### [Explore the material]
1. In the letter to Amazon about its Android tablet below, print the passage that begins at the words "Hi, it’s me, Doug" and stops after "tablets to people.".
2. According to the letter to Amazon about its Android tablet below, what screen size did the Wall Street Journal report?

### [Extract]
[Start of section]

Hi, it’s me, Doug Aamoth—Amazon Prime member, Subscribe and Save junkie, Cloud Player user, lover and friend. So this Android tablet of yours is looking more and more like a reality, which is cool. I think you have a lot of the right pieces in place to pull it off.

But as someone who’s spent thousands at your site AND watched Android tablets stumble around like members of a vertigo support group at the top of a steep driveway right after an ice storm, I have some advice for you as you embark on this mystical journey known as trying to sell tablets to people.

The Size

“A roughly nine-inch screen,” as reported by the Wall Street Journal? Nice. That’s the Goldilocks zone as far as I’m concerned: big enough to make watching movies and surfing the web on it enjoyable but not so big that you can’t hold it in one hand. And if you really want to, you’ll probably be able to play the old “lighter than the iPad” card if you find yourself in a jam.

[End of section]

### [Data to examine]
[Start of section]

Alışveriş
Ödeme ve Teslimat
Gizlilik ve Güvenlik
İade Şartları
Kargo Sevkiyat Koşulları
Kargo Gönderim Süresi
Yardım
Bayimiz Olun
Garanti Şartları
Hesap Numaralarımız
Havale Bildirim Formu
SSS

[End of section]

### [Solutions to each task]
1.
Hi, it’s me, Doug Aamoth—Amazon Prime member, Subscribe and Save junkie, Cloud Player user, lover and friend. So this Android tablet of yours is looking more and more like a reality, which is cool. I think you have a lot of the right pieces in place to pull it off.

But as someone who’s spent thousands at your site AND watched Android tablets stumble around like members of a vertigo support group at the top of a steep driveway right after an ice storm, I have some advice for you as you embark on this mystical journey known as trying to sell tablets to people.

2. A roughly nine-inch screen.